2012Macedonia Albania 4600km 2013Włochy Sycylia 6000km 2014Czarnogóra Albania 4490km 2015 Rumunia Bułgaria.4750km 2016Serbia Czarnogóra 4550km2017 Dagestan 8500km2018 Toskania 4500

Odnośnik do komentarza
Udostępnij na innych stronach

[...] A jesli chodzi o Milicje to nie nalezy placi mandatów -nic Wam nie zrobia a jesli juz koniecznie chca to niech pisza protokół z zatrzymania ,oczywiscie nie podpisywac sie pod nim ...ewentualnie napisac ze Milicjant żadał łapówki -te dokumenty ida do sadu i sa tłumaczone ,jak sadzice kto ma przej... :)

 

Na stronach MSZ też jest tak napisane. :)

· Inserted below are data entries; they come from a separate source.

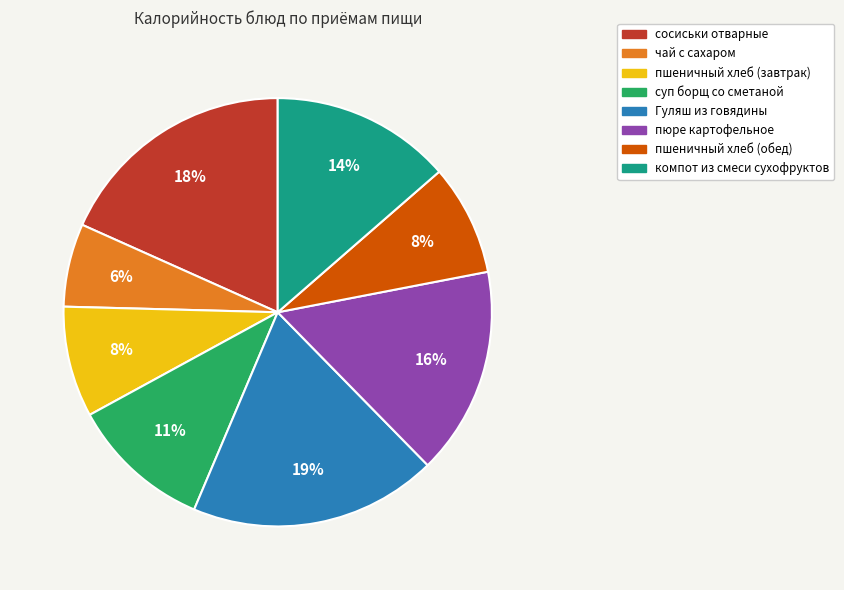

Which has a higher value, чай с сахаром or пюре картофельное?

пюре картофельное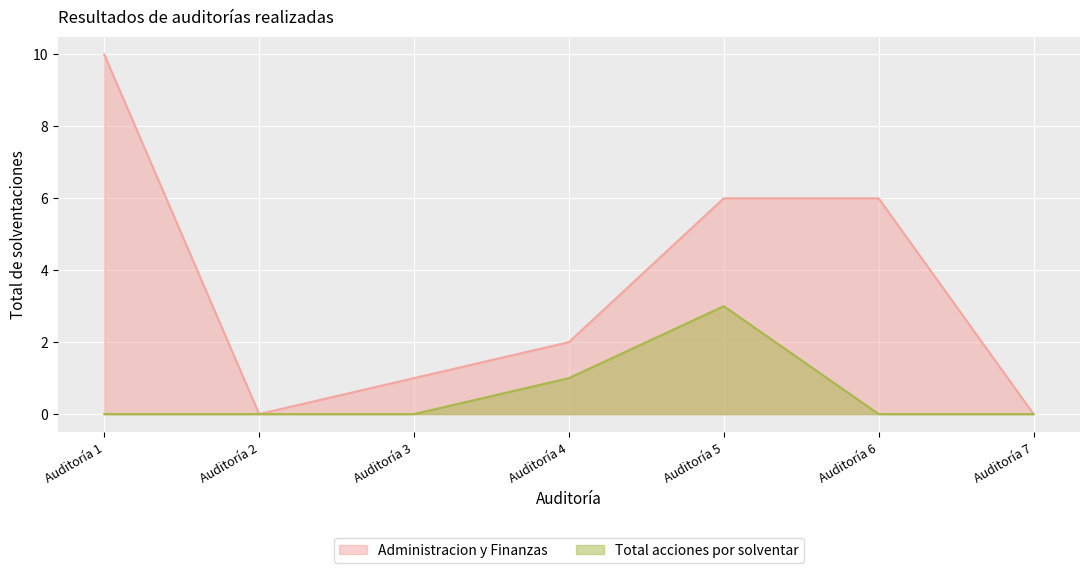

Between Auditoría 3 and Auditoría 7, which series saw the biggest shift?

Administracion y Finanzas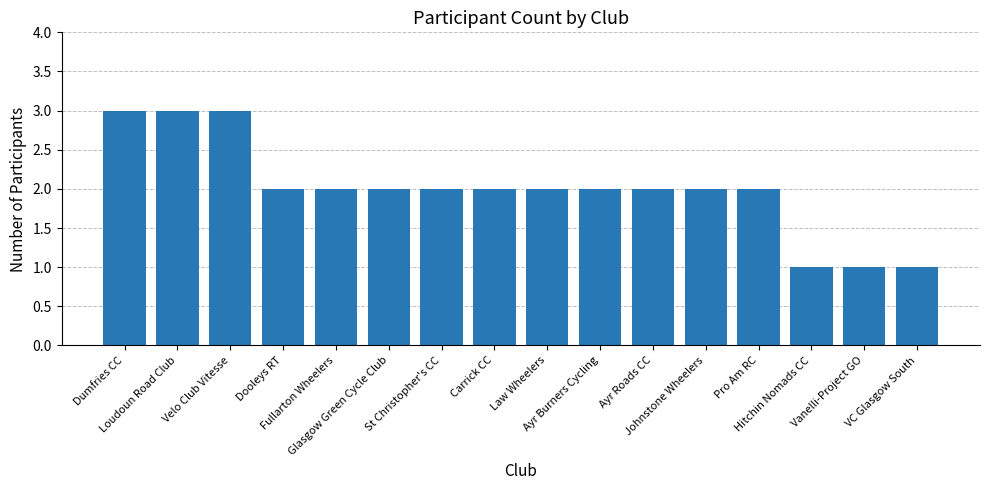

True or false: the data shows 5 at Dumfries CC.

False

W rzeczywistości jest inaczej, może nic nie zrobią, ale parę godzin przetrzymają.

Jeżeli trafisz na kaskadę to masz z głowy cały dzień.

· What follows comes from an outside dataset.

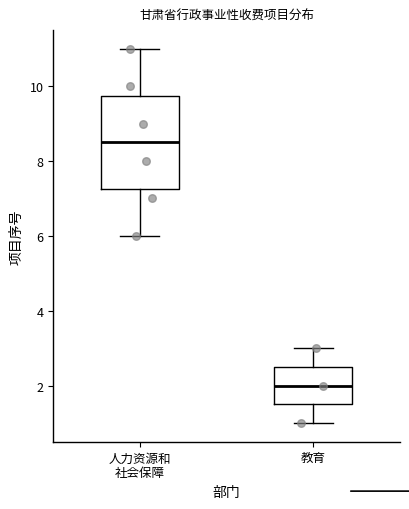

Reading left to right, transcribe this box plot: for each box, give where its median line is, the range the box spans, and where its two whiskers end, as read against the y-axis. The values are not printed on the chart, so give them approximately, as read against the axis.

人力资源和 社会保障: median 8.6, box 7.2 to 9.8, whiskers 6.0 to 11.0
教育: median 2.0, box 1.6 to 2.6, whiskers 1.0 to 3.0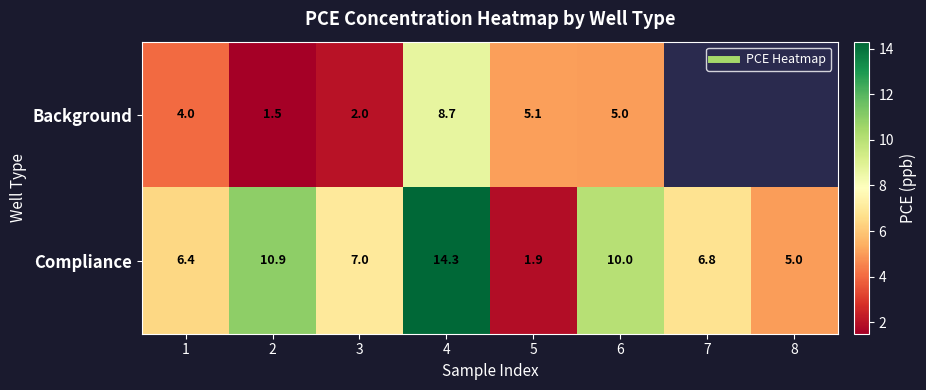

The Compliance series shows 8.7 at 8. True or false?

False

Gdyby było tak jak piszesz, to tubylcy na widok milicji nie zawracaliby na środku ulicy tylko chodziliby do sądu.

Widziałem parę razy na własne oczy takie akcje :D

Odnośnik do komentarza
Udostępnij na innych stronach

Gdyby tamtejszy milicjant wziął łapówkę z własnej inicjatywy, wyleciałby z roboty natychmiast, na zbity pysk. Cała kasa idzie dla zwierzchnika, on decyduje ile będziesz przetrzymywany w celu sprawdzenia np ważności dokumentów. Nie ma, że podajesz najpierw paszport, odbierasz, potem dowód motocykla, odbierasz dowód, podajesz ubezpieczenie itd. Masz podać wszystkie dokumenty i potulnie czekać na werdykt sądu polowego. Przy wjeździe do Lwowa od strony Żółkwi jest duże rondo, kopalnia pieniędzy tamtejszej milicji. Za 200PLN to nie chcą w ogóle rozmawiać, rozmowa zaczyna się od 200€. O tym wiedzą wszyscy od wielu lat. I co? I nic!

Odnośnik do komentarza
Udostępnij na innych stronach

Gdyby tamtejszy milicjant wziął łapówkę z własnej inicjatywy, wyleciałby z roboty natychmiast, na zbity pysk. Cała kasa idzie dla zwierzchnika [..]

 

Marku widzę, że masz pojęcie o czym piszesz.

Na granicy jest podobnie. To dobrze zorganizowane przedsiębiorstwo, bardzo, naprawdę bardzo zorientowane na sukces. :)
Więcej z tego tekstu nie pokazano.